Die über teure Beraterfirmen längst indoktrinierte Staatsführung sorgt für umfangreichen Sozialabbau und eine Lastenumverteilung nach unten, damit der Bürger Druck und Existenzangst von allen Seiten bekommt. Arbeitslosigkeit wird zum persönlichen Motivationsproblem degradiert und Prämienarbeit (1-Euro-Jobs) als Alternative zum festen Arbeitsplatz verkauft.

Die Aussage der Herren Zimmermann, Hüther und Konsorten ist nur ein weiteres Beispiel für die Praxis der Verantwortlichen in unserem Lande: alles schönreden und die Wirklichkeit verbal um 180 Grad drehen. Der bald wieder gefragte Wähler wird nun auf „den Aufschwung“ eingepeitscht. Jobwunder Hartz IV ist schon als Erfolg ausgemacht – demnächst wird die Arbeitslosenstatistik als erster Erfolg um 150.000 gesenkt. „1984“ hat uns längst eingeholt, aber die Realität ist subtiler als die Orwell’sche Vision vom „Neusprech“.

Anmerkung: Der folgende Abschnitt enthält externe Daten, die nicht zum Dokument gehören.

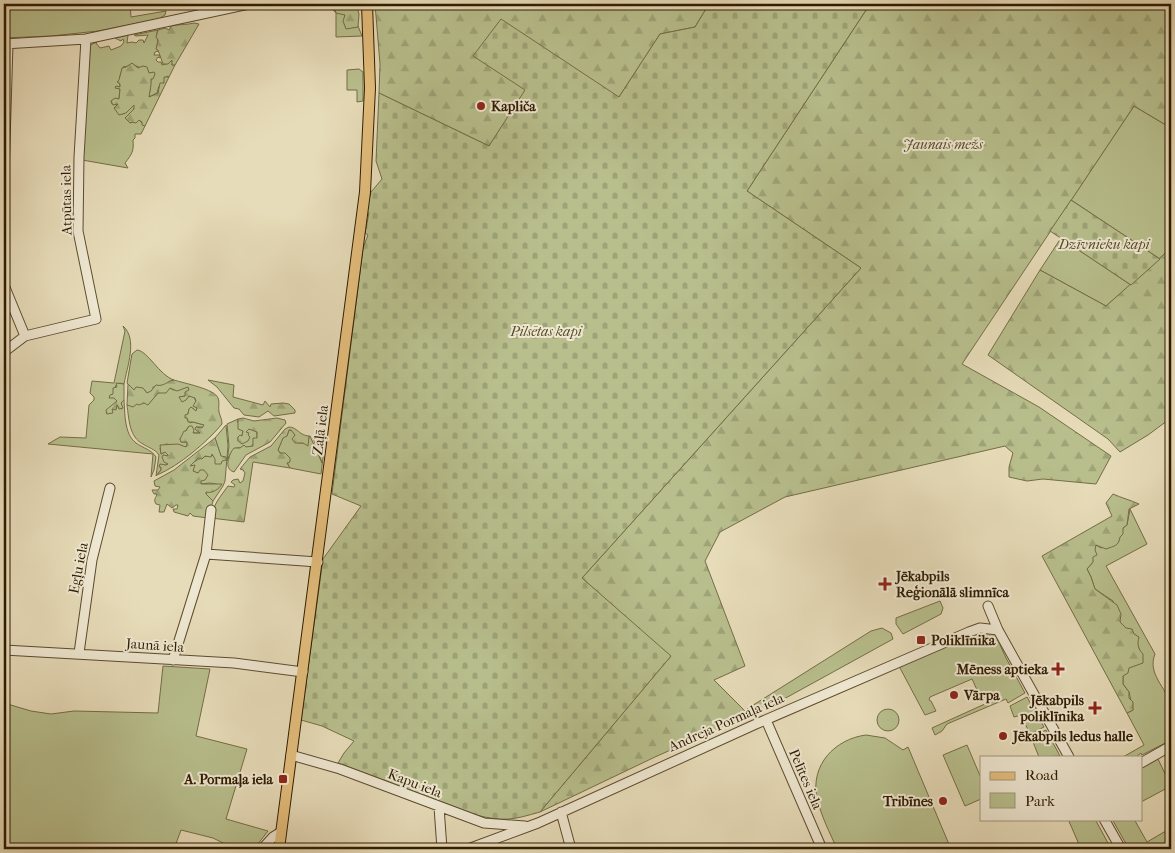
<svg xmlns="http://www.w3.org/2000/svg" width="1175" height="853" font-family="'IM FELL French Canon',serif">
  <defs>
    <pattern id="forest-firs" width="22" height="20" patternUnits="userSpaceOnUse" patternTransform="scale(1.25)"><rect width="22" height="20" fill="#b8bf8d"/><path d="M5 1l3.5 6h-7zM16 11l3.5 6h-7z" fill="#9ea478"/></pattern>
    <pattern id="cemetery-stones" width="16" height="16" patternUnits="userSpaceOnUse" patternTransform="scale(1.25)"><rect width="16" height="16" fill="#b8bf8d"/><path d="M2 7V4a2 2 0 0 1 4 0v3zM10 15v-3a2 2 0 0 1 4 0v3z" fill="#9ea478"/></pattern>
  </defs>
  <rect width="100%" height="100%" fill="#e7dcb9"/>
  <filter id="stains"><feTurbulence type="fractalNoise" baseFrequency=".004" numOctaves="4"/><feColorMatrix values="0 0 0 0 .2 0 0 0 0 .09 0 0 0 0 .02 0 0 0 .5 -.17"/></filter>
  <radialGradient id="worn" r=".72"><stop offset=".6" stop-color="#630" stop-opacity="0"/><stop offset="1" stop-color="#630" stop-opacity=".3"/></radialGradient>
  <path fill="#b8bf8d" stroke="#746d46" d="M4 4H130L131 17 166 11 165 15 159 19 98 31 51 36 4 38Z
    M328 4H335V10L345 15V26L349 28 358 26 362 36 336 37V13Z
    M158 30 157 32 159 51 155 52 154 55H160V58L158 57 156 60 158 62H161L162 65 166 64 173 60 172 65H175L169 77 167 76 164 83 159 86 157 93 149 97 151 79 148 71 134 65 123 67 120 76V87H115L120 89 119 99 111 101 112 104H118L116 110 122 114C131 111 137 101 137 91L139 100 127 120 130 123 139 120 145 126 141 134H135V138L133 140C134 151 132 154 125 163L128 168 82 160 88 46 97 42 96 43 100 48 109 46 111 50 121 46 124 42 123 39 121 41 115 38 128 35 127 43 132 42 136 43 139 40H143L144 43 148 35 136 36 134 35Z
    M359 69 363 72V101L357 102V90H347V70Z
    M1134 106 1171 128V248L1160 259 1071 200Z
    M1061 238 1131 285 1106 306 1040 270Z
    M123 326C138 339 127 367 124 384L120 383 116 385 113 395 117 401 106 412 107 414 117 405 119 408 122 409 121 401 124 400C125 413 124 434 136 443 143 448 152 450 156 457L154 470 151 477 153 454 48 444 60 437 86 438 89 405 94 400V397L90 393 92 381 114 383 125 331Z
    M137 350C148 351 159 375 174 380L170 381 165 385 153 387V390L147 394 145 390H134L127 383 132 354Z
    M188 387 189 390 185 396 179 397 180 398 193 396 196 401 194 406 197 408 196 411 191 407 189 409 187 418 190 423 193 422 205 425 204 427H196V430L200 433H193L189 426 180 439 181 442H187V445L186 447 166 444 160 448 161 454 165 452 169 456H167L168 464 161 467V470L156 476 159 455C155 449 149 448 143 444 129 437 129 419 127 405L150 402 158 393 170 388 173 390Z
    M238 419 237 421 243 431 242 436 238 437V441L248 435 246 432 249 429 257 431V438L251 447 236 448 230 454 227 461 229 446 227 424Z
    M226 425 228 446 225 481 223 486 213 501 206 494V491H212L221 485 210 483 201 484 198 473 194 472 190 465C200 457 208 454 221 456L215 438Z
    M289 430 293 431 298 443H308L309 436H310L322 463 313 438 325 442 321 474 290 468 288 465 287 455 280 453 278 450 283 437 287 436Z
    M1130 509 1147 544 1106 566 1155 654C1147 674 1166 687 1171 705 1174 715 1171 729 1171 740L1142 755 1141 753 1136 757H1123L1144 745 1127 713 1133 710 1129 692 1123 684V676L1140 651 1137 643 1120 622 1113 601 1095 589 1091 577 1087 569 1093 562 1092 557 1096 545 1101 548 1120 537 1123 528 1127 525Z
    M940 601 943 608 941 614 903 634 896 624V618Z
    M882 628 891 633 893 639 753 716 747 709 871 631Z
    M981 632 995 634 1006 658 1025 693 1008 703 1006 699 947 724 942 731 935 735 932 728 987 703 982 691 978 692 972 679 930 697 929 700 931 701 936 711 925 715 900 668 901 665Z
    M163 666 210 669 196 736 247 749 226 819 268 831 254 849H235L213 838 181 830 174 849H117V845H4V703L31 711 51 714 74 711 158 713Z
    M1027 697 1044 727 1030 734 1021 715 1014 717 1010 706Z
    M877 720a11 11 0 1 1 22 0a11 11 0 1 1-22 0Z
    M1046 730 1060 756 1039 757 1031 737Z
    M866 735 885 738 903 750 908 747 951 849H837C830 833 821 816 817 798 810 765 835 739 866 735Z
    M967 745 981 778V799L965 806 943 755Z
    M1157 757 1171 786 1141 802V765Z
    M1068 819H1095L1108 843 1095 849H1081Z
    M1112 819H1134L1147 842 1171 828V849H1129Z"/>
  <path fill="url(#forest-firs)" stroke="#746d46" d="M335 4H356L359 14 358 27 346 29 343 21 345 15 336 13 334 6Z
    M375 4H709L695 27 660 34 619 97 526 90 489 146 379 93 380 64Z
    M870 4H1171V128L1134 106 962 364 1039 407 1111 456 1096 484 1043 479 1027 481 1009 477V467L1013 453 1005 446 785 497 720 532 705 561 745 666 714 680 749 715 655 757 540 812 670 657 582 578 861 268 747 191Z
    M194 23 199 24 175 65H172V60L168 64H163L158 50 156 49 158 40 156 37 158 30 165 28 169 30 171 26C180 24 186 25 194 23Z
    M132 63 138 68 143 66 147 67 149 73 154 72 155 74 153 79H151V85L149 97 158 93 160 83H164V77H169L145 126 142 125V122L139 120 136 123 132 122 130 123 125 118 134 109V105L126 113 119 115 114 108 118 104 113 105 111 101 115 98 119 99 120 89 115 88 116 86 120 87V84L117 82 119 80 122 68 126 67Z
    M1171 248V418L1148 435 1120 452 1108 439 988 355 1040 270 1106 306Z
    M174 380C183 383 215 389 218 398 220 402 218 407 219 412 220 416 222 419 222 424 207 442 179 466 157 475L161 470V467H159L160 464 166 465 168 464 164 462 162 457 163 455 168 456V455L165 452 161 454 160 445 178 444 186 447 187 445V442H181L180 439 184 431H186L189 426H192L194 430 193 433H200L195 429 196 427 202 428 204 425 193 422H188L187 418H185V415L188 414 189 409 191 407 196 411 197 408 193 406 196 401 195 398 189 396 186 400 182 402 179 397 185 396V392L189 390 188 387 177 391 170 388 166 393H158L148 405 144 403 139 405 137 404 133 407 127 405 128 384 134 390 136 387 143 388 147 393 151 391 156 385C164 387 167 381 174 380Z
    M208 380 234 385 233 397 263 405 265 401 270 407 271 404 283 403 289 404 295 410V413L274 416 268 411 259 417 244 415 239 409 234 408 217 387Z
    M116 383 124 384V400L121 403 123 408 119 409 117 405 116 410 112 409 113 413 107 414 106 410 117 401 114 398H109L110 395 113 394V388L117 387Z
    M243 418 254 421 277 418 285 420 286 423 270 442 246 455 234 472C223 469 229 454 234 448H240L244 445 246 447 253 446V438H257V432L249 429 246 432 249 433 248 435 250 437 248 441 242 444 238 441V437L240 435 242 436 243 431 238 429V419Z
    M289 427C297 427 300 436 309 436L308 446 303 443H295L292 439 295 435 291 430H289L287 436 283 438 278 450 280 453H285L290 458V462L287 463 290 468 253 462 244 522 211 518C213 505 220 497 228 486L234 487 235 485 231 482 233 480 238 479 240 483 243 481 245 473 243 470 240 469 250 457 271 446 285 429Z
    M215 438 221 456 226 457V460L222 461 221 464H215V459L212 454 211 457 205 456 202 459 198 458 190 466 195 465 193 471 198 473 200 470H204L208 475 205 480 201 481V484H222C219 489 212 494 206 492V494L213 501 208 518 193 516 190 513 188 516 174 512 173 509H177L178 505H176L172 508 167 504 164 512H159L160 505 156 504C153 499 156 498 157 494H154L152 490H158L160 487 155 486 154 481 174 470Z
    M1113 494C1122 498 1130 500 1139 504L1129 509 1127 525 1123 528V534L1120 537C1119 546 1114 546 1106 549L1096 545 1095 550 1097 555 1093 557V562L1087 569 1091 577 1095 589 1117 605 1121 614 1120 622 1126 628 1132 629 1134 634 1139 637C1137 644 1138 649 1143 654V663L1129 668 1128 673 1123 676V684L1129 692V698L1133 702V710L1127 713 1042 556 1112 516 1106 503Z"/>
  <path fill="url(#cemetery-stones)" stroke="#746d46" d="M709 4H870L747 191 861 268 582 578 671 656 540 812C512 820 504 822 476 815L338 763 344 753 354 741 322 726 301 720 323 559 361 506 332 494 363 248 368 235 365 233 369 213 366 212 371 192 382 179 376 161 379 93 489 146 525 90 473 56 501 19 619 97 660 34 695 27Z
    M1071 200 1160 259 1131 285 1050 231Z"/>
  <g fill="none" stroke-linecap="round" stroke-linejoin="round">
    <defs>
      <path id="minor" d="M4 44 86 39 249 4
        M4 174 8 44
        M4 285 25 336
        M4 352 25 336 96 319 78 231 79 157 86 39
        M206 554 211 510
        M988 606 998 630 1069 757
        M4 650 234 663 303 672
        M79 653 92 560 110 488
        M173 660 206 554 318 562
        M766 720 822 849
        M291 755 340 769 484 823 525 826
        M1141 763 1171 746
        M439 807 442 849
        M561 812 571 849
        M1104 819 1121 849
        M262 849 273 837 281 832
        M468 849 538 823 756 724 969 632 980 628 998 630"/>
      <path id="major" d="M279 849 365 192 370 88 367 4"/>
    </defs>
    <use href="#minor" stroke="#5d4b2e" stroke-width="11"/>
    <use href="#major" stroke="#2f1b00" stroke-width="12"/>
    <use href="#minor" stroke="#efe8d2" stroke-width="9"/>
    <use href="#major" stroke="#e4be7c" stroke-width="10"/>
  </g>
  <g fill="#8f2418" stroke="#efe8d2" stroke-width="2">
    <circle cx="481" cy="106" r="5"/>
    <path d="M882.5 576.5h5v5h5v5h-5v5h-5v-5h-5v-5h5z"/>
    <rect x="916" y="635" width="10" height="10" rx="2.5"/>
    <path d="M1055.5 661.5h5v5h5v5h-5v5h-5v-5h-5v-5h5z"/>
    <circle cx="954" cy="695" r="5"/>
    <path d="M1092.5 700.5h5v5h5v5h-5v5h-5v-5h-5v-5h5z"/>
    <circle cx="1003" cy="736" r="5"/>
    <rect x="278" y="774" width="10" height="10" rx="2.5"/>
    <circle cx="943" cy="801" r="5"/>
  </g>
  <g text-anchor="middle" stroke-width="4" stroke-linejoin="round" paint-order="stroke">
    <g font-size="14" font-weight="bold" fill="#2f1b00" stroke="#efe8d2" text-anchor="start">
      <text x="491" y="111">Kapliča</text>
      <text x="896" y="581">Jēkabpils<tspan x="896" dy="16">Reģionālā slimnīca</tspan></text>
      <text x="931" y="645">Poliklīnika</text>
      <text x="1048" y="674" text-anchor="end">Mēness aptieka</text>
      <text x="964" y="700">Vārpa</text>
      <text x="1084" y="705" text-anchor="end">Jēkabpils<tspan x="1084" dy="16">poliklīnika</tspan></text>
      <text x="1013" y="741">Jēkabpils ledus halle</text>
      <text x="273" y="784" text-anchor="end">A. Pormaļa iela</text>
      <text x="933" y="806" text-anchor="end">Tribīnes</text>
    </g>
    <g font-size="14" font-style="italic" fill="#584c2a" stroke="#efe8d2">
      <text x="943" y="149">Jaunais mežs</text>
      <text x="1104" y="249">Dzīvnieku kapi</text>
      <text x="546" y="336">Pilsētas kapi</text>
    </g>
    <g font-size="14" fill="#2f1b00" stroke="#efe8d2">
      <text transform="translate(66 200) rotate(-91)" y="5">Atpūtas iela</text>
      <text transform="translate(320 430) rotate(-83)" y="5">Zaļā iela</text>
      <text transform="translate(78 568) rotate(-79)" y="5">Egļu iela</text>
      <text transform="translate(155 645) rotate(4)" y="5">Jaunā iela</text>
      <text transform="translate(726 722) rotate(-24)" y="5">Andreja Pormaļa iela</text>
      <text transform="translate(806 779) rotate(67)" y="5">Pelītes iela</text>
      <text transform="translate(415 783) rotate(21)" y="5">Kapu iela</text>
    </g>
  </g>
  <rect width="1175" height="853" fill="none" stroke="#e7dcb9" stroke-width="20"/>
  <rect x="5" y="5" width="1165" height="843" fill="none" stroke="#2f1b00" stroke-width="2.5"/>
  <rect x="10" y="10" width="1155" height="833" fill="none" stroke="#2f1b00"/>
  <rect x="980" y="756" width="162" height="65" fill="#efe8d2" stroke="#a2967e"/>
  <rect x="990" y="772" width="25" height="8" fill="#e4be7c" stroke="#a2967e"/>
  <text x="1025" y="780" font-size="15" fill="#2f1b00">Road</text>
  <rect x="990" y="793" width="25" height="15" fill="#b8bf8d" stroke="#a2967e"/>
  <text x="1025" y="806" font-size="15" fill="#2f1b00">Park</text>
  <rect width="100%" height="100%" filter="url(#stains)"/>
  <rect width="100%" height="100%" fill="url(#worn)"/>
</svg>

Der belogene, geschröpfte und teurogeschädigte Bürger verweigert sich politisch und konsumtiv. Im Binnenmarkt bekommen Politik und Marktwirtschaft schmerzhaft nur ihre eigene Medizin verpasst. Hier betreibt nicht nur der Nichtwähler genau das Controlling, unter dem er selbst zu leiden hat, und wird dies zunehmend weiter tun. Denn Geld, das er/sie nicht hat, kann er/sie ja auch nicht ausgeben. Das unterscheidet uns von den meisten Politikern. Vielleicht ist der Bürger doch nicht ganz so dumm, wie manche es gerne hätten?